Reading text:
*****

By BRIAN A. HOWEY
NASHVILLE, Ind. – The final Bush years have become the nexus where the Oil Presidency, the loosened regulations on Wall Street, and the utter lack of an energy policy that took into account the national security implications became the
perfect storm that howls as President George W. Bush and Vice President Dick Cheney prepare their exit.
There are now $7.5 billion in funded and unfunded securities. The Federal Reserve printing presses are roaring. 20 percent of Indiana’s economic sector – automobiles – is now threatened due to a lack of an energy policy and a federal mandate for the Big 3 to produce more energy efficient cars and trucks. Bush saying in his 2006 State of the Union speech that “America is addicted to oil” is nothing short of childlike naiveté.
There was to be great volatility with gas prices during this Oil Presidency, with the political price paid on both war and gas in November 2006 when Indiana became the only state to flip three Congressional seats from Republican to Democrat. By the end of the Bush presidency, gas prices rose to $4.19 a gallon, helping to fuel Barack Obama’s improbable victory last November.
That they tumbled to $1.40 a gallon this past month is indicative of the wild swings that are slamming the markets, business owners and consumers. Deflation is now a major worry and a sign of a truly sick economy. Many urged Bush to create an energy tax that would bring a $60 a barrel floor to oil prices so as not to undercut the ethanol and coal gasification facilities under construction in Indiana and elsewhere. It was another missed opportunity.
That the bottom dropped out of gas prices this fall comes at a time when huge commodity trading departments at Bear Stearns, Merrill Lynch and Lehman Brothers have disappeared and is also telling in the nexus of Wall Street and Big Oil.
I view the Oil Presidency through the prism of Indiana’s senior Congressional Republican – U.S. Sen. Dick Lugar. If there ever was a “Churchillian” voice, warning of the dangers ahead, it was Lugar. As the lines of supply and demand drew closer and closer, Lugar pleaded with Bush to create a coherent energy policy and insisted that neglecting to do so would be tantamount to compromising U.S. national security.
Lugar would say at a Purdue University Energy Summit in August 2006, “Neither American oil companies, nor American car companies have shown an inclination to dramatically transform their businesses in ways that will achieve the degree of change we need to address a national security emergency. Most importantly, the federal government is not treating energy vulnerability as a crisis, despite an increase in energy related proposals.”

*****

Task 1: Retype the passage of the Oil Presidency column between "By BRIAN A." and "of childlike naiveté.", inclusive.
Task 2: Continue the Oil Presidency column from the point where it stops.

*****

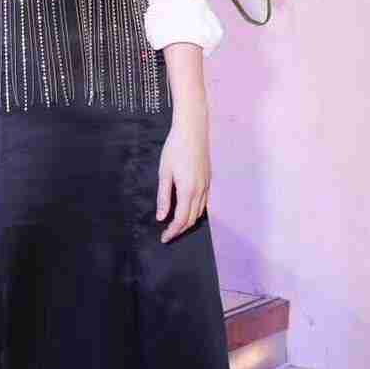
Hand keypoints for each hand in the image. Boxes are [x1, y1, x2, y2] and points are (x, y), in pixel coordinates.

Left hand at [156, 107, 209, 241]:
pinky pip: (204, 203)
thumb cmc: (175, 148)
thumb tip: (161, 217)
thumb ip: (163, 197)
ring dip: (188, 222)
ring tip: (175, 226)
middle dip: (180, 230)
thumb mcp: (164, 172)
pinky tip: (187, 211)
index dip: (172, 232)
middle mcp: (200, 191)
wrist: (193, 130)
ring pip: (199, 213)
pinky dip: (195, 212)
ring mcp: (206, 186)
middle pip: (191, 219)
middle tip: (167, 235)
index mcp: (188, 190)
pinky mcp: (208, 180)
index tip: (164, 238)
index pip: (181, 220)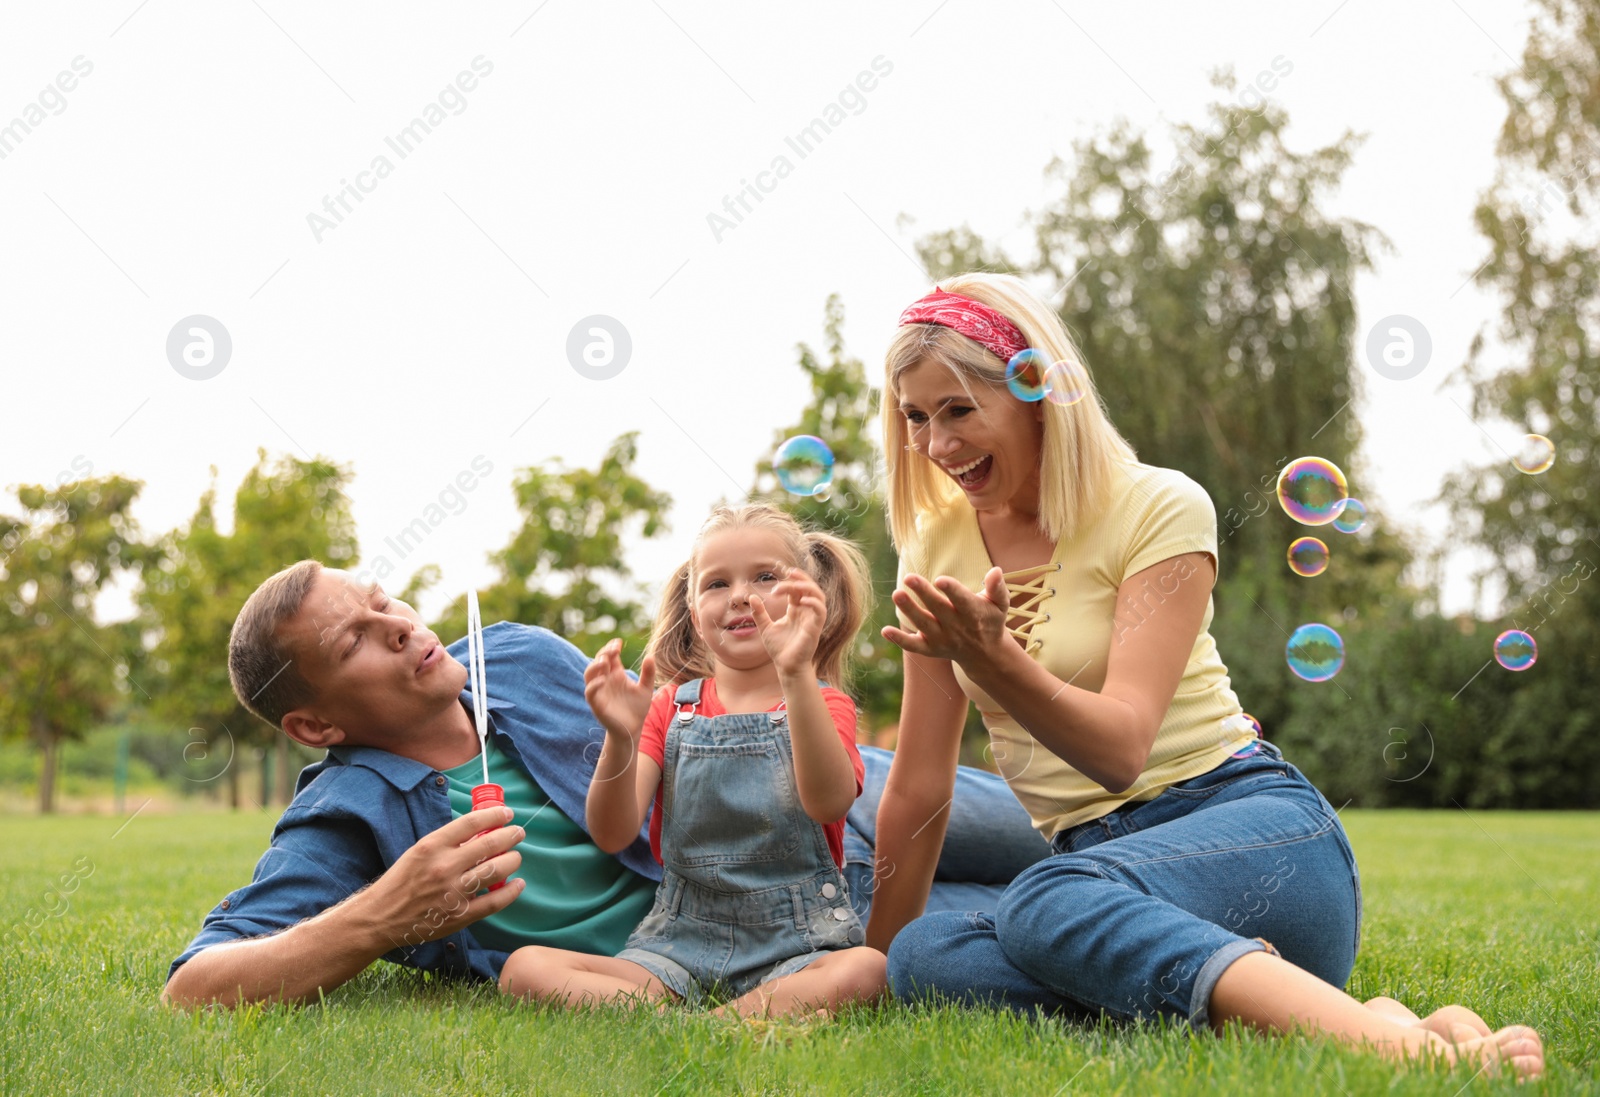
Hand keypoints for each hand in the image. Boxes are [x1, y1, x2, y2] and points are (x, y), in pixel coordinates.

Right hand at [362, 807, 525, 948]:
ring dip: (513, 860)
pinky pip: (494, 901)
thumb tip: (480, 830)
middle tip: (519, 832)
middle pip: (490, 844)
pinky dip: (511, 891)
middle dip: (511, 835)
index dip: (495, 815)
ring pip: (496, 870)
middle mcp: (444, 866)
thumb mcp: (418, 852)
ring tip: (516, 856)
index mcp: (432, 846)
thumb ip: (447, 842)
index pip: (472, 822)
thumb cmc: (400, 881)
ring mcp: (454, 891)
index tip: (507, 814)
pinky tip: (518, 884)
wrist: (381, 917)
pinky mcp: (460, 915)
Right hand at [584, 638, 654, 739]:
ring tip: (605, 661)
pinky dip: (593, 685)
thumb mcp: (646, 688)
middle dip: (604, 653)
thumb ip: (648, 673)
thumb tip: (650, 656)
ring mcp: (600, 691)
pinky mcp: (597, 704)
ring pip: (589, 674)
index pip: (609, 656)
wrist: (633, 728)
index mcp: (616, 674)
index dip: (611, 647)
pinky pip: (590, 692)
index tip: (619, 643)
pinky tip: (603, 680)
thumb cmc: (637, 708)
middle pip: (598, 661)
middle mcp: (605, 680)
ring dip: (594, 666)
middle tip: (614, 649)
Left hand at [751, 567, 825, 678]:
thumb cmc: (779, 648)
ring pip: (818, 596)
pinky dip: (814, 602)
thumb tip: (751, 597)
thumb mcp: (765, 627)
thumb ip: (759, 613)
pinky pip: (820, 611)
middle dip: (801, 578)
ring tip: (794, 584)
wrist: (785, 666)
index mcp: (796, 610)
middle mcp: (806, 612)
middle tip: (788, 573)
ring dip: (808, 587)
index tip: (775, 584)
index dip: (789, 582)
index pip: (797, 590)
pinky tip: (801, 600)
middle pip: (809, 588)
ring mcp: (812, 619)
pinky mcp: (815, 628)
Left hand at [882, 567, 1010, 665]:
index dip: (952, 591)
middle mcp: (957, 627)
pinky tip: (885, 630)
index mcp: (974, 613)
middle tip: (908, 577)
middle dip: (923, 593)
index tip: (940, 580)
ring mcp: (942, 639)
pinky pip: (913, 646)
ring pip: (924, 625)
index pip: (962, 600)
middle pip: (938, 609)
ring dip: (909, 610)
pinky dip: (900, 640)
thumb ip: (997, 587)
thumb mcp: (1000, 604)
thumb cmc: (990, 619)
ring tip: (896, 594)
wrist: (985, 654)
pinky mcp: (930, 649)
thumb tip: (996, 570)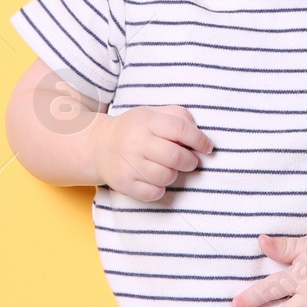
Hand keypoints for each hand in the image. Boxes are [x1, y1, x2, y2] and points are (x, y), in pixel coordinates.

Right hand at [90, 105, 211, 201]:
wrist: (98, 146)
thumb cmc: (134, 129)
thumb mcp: (153, 113)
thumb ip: (177, 116)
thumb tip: (197, 131)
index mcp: (147, 122)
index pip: (180, 129)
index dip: (199, 140)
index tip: (207, 147)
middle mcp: (136, 142)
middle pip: (175, 157)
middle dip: (190, 161)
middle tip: (190, 161)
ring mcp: (128, 164)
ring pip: (166, 177)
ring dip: (174, 175)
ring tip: (168, 168)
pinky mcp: (124, 183)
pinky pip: (153, 193)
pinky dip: (160, 189)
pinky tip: (155, 180)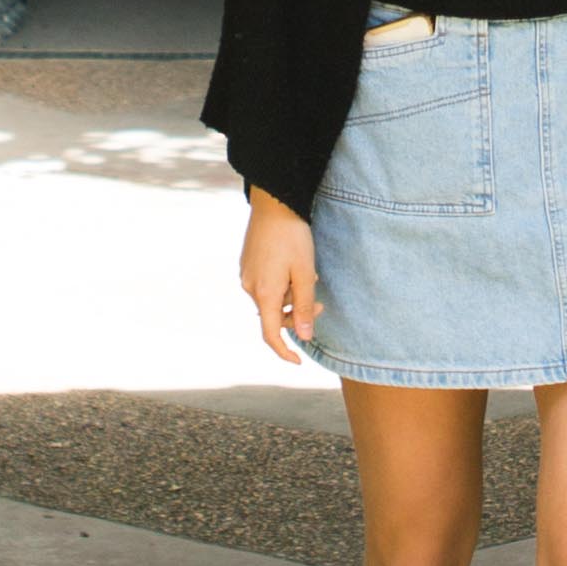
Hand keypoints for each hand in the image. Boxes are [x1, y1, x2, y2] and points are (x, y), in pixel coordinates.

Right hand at [239, 190, 317, 362]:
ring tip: (309, 274)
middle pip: (274, 316)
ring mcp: (246, 275)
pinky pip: (266, 285)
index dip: (284, 351)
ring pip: (271, 299)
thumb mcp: (305, 274)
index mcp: (264, 294)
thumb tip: (304, 336)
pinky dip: (282, 285)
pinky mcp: (248, 264)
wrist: (274, 204)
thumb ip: (304, 307)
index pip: (270, 335)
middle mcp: (250, 288)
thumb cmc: (292, 238)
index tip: (298, 361)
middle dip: (297, 314)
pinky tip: (295, 266)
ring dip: (291, 296)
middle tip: (320, 301)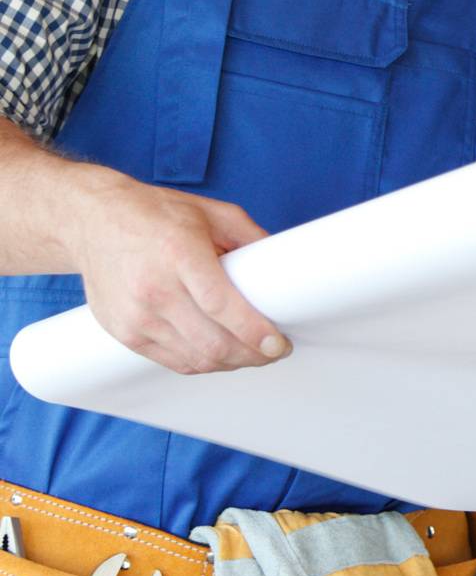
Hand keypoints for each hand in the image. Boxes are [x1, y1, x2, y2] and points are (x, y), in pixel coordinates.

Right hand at [69, 167, 285, 374]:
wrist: (92, 222)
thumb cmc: (156, 214)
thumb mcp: (212, 211)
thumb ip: (250, 237)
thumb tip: (282, 265)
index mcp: (180, 254)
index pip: (222, 306)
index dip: (255, 332)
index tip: (279, 343)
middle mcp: (155, 289)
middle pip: (211, 342)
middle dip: (252, 355)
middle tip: (276, 350)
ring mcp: (136, 316)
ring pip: (194, 359)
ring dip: (231, 363)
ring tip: (254, 354)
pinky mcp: (125, 333)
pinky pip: (172, 362)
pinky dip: (203, 364)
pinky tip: (222, 356)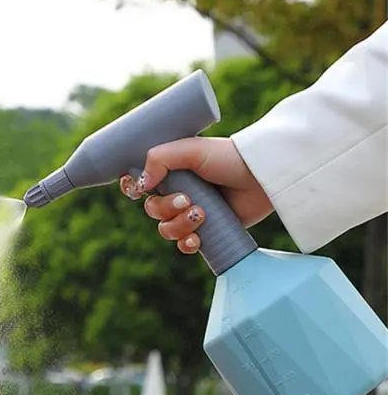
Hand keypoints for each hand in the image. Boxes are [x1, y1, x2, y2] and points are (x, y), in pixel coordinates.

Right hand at [119, 136, 273, 253]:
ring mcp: (192, 212)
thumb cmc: (229, 157)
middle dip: (166, 209)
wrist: (263, 177)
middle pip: (152, 210)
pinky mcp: (207, 231)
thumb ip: (160, 158)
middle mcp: (178, 191)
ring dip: (179, 226)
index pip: (139, 182)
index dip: (132, 188)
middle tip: (188, 200)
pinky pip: (184, 245)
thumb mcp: (192, 149)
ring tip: (202, 215)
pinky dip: (187, 244)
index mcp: (170, 170)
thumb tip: (141, 185)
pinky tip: (197, 239)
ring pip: (166, 229)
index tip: (139, 191)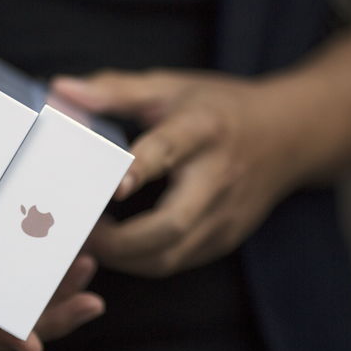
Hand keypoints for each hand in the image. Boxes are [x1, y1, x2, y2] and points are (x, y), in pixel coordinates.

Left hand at [52, 69, 306, 277]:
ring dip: (121, 258)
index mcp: (203, 130)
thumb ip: (113, 90)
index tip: (110, 185)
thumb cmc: (217, 107)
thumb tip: (59, 89)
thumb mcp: (169, 87)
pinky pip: (175, 263)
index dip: (138, 168)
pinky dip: (139, 262)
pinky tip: (112, 249)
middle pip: (169, 224)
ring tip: (85, 242)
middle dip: (117, 240)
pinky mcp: (225, 240)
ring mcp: (226, 216)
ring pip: (169, 257)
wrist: (290, 135)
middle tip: (76, 231)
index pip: (168, 150)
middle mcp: (219, 178)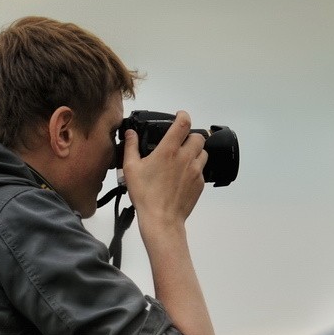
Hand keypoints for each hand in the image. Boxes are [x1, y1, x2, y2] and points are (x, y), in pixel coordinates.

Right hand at [121, 111, 206, 229]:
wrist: (162, 219)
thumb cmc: (146, 195)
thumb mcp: (131, 169)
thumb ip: (131, 147)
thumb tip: (130, 133)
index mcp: (169, 151)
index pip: (183, 123)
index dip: (183, 115)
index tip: (179, 115)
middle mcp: (185, 158)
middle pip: (198, 136)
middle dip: (190, 135)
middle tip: (180, 141)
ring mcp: (195, 171)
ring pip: (203, 152)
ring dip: (195, 151)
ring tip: (183, 158)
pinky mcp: (200, 184)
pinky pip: (202, 170)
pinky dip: (195, 168)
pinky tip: (183, 176)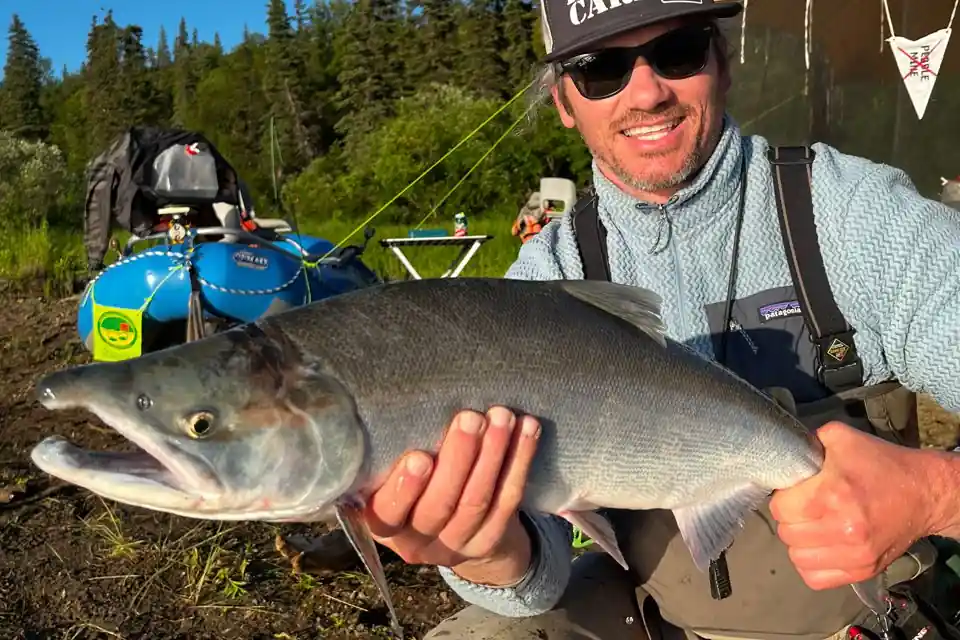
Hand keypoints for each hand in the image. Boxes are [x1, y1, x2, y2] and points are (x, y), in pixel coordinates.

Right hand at [362, 407, 541, 586]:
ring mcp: (456, 545)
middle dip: (458, 458)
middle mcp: (417, 540)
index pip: (388, 512)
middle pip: (440, 505)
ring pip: (477, 501)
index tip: (420, 457)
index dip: (405, 487)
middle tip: (470, 418)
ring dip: (492, 454)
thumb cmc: (415, 487)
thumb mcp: (392, 479)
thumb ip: (392, 457)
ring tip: (501, 417)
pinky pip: (507, 499)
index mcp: (383, 524)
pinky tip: (527, 430)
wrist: (454, 533)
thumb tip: (399, 407)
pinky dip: (519, 462)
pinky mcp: (489, 539)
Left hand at [770, 421, 934, 590]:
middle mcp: (843, 528)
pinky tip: (820, 547)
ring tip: (813, 526)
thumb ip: (806, 443)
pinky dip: (811, 565)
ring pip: (797, 558)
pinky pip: (815, 578)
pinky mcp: (863, 571)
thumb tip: (783, 456)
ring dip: (799, 542)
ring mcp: (855, 555)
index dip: (783, 498)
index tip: (795, 492)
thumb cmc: (879, 463)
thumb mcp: (841, 437)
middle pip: (787, 533)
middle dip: (791, 519)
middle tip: (805, 508)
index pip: (780, 508)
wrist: (923, 492)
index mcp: (833, 494)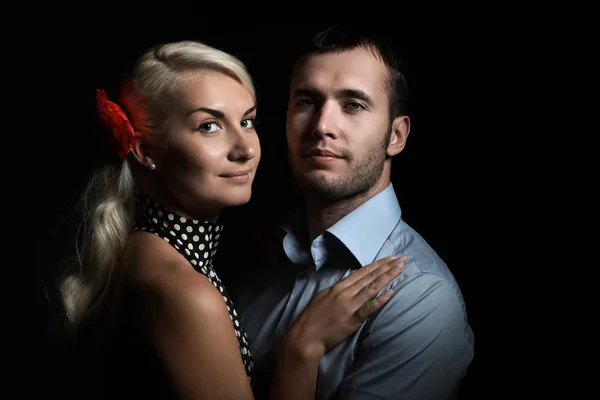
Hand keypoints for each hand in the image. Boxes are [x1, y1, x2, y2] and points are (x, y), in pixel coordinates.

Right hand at [283, 255, 405, 358]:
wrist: (305, 336)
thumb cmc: (311, 318)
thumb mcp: (322, 297)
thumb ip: (337, 291)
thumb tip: (349, 286)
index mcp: (338, 287)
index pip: (361, 272)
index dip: (376, 265)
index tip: (389, 258)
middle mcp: (345, 292)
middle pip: (369, 276)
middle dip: (387, 266)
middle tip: (401, 258)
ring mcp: (349, 305)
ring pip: (372, 287)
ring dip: (388, 277)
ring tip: (401, 268)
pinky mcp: (353, 319)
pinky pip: (369, 307)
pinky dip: (380, 299)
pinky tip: (391, 292)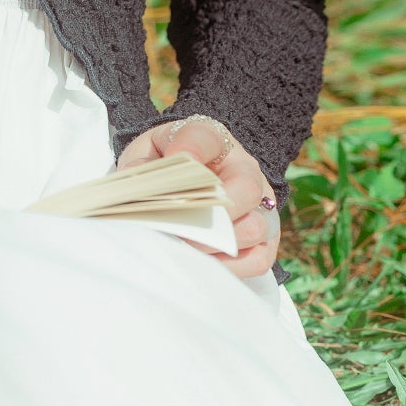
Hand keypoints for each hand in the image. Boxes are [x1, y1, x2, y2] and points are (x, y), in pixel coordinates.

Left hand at [116, 117, 279, 279]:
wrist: (190, 181)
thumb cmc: (168, 167)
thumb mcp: (148, 154)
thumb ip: (142, 166)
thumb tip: (140, 191)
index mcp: (212, 140)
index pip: (206, 137)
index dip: (191, 148)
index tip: (175, 158)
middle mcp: (245, 170)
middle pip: (246, 189)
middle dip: (211, 213)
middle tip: (178, 227)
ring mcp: (259, 206)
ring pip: (254, 228)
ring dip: (216, 244)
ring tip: (185, 247)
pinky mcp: (265, 240)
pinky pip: (257, 259)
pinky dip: (230, 267)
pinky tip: (203, 264)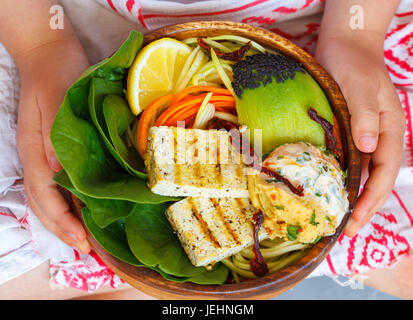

*****

Exercise output 1:
By BRIAN A. HOWEY
NASHVILLE, Ind. – The final Bush years have become the nexus where the Oil Presidency, the loosened regulations on Wall Street, and the utter lack of an energy policy that took into account the national security implications became the
perfect storm that howls as President George W. Bush and Vice President Dick Cheney prepare their exit.
There are now $7.5 billion in funded and unfunded securities. The Federal Reserve printing presses are roaring. 20 percent of Indiana’s economic sector – automobiles – is now threatened due to a lack of an energy policy and a federal mandate for the Big 3 to produce more energy efficient cars and trucks. Bush saying in his 2006 State of the Union speech that “America is addicted to oil” is nothing short of childlike naiveté.

Exercise output 2:
He explained further, “Our failure to act will be all the more unconscionable given that success would bring not only relief from the geopolitical threats of energy-rich regimes, but also restorative economic benefits to our farmers, rural areas, automobile manufacturers, high technology industries, and many others.”
“We must be very clear that this is a political problem. We now have the financial resources, the industrial might, and the technological prowess to shift our economy away from oil dependence. What we are lacking is coordination and political will. We have made choices, as a society, which have given oil a near monopoly on American transportation. Now we must make a different choice in the interest of American national security and our economic future,” Lugar said.
Lugar would tell the Deloitte Energy conference in May 2007, “The president’s energy activities are barely registering in the American consciousness. In large part, this is because there is no energy campaign upon which he has visibly and repeatedly staked his reputation and legacy. With the possible exception of drilling in the Arctic National Wildlife Refuge, there is nothing in the Bush domestic energy program that a well-informed American would identify with this administration.”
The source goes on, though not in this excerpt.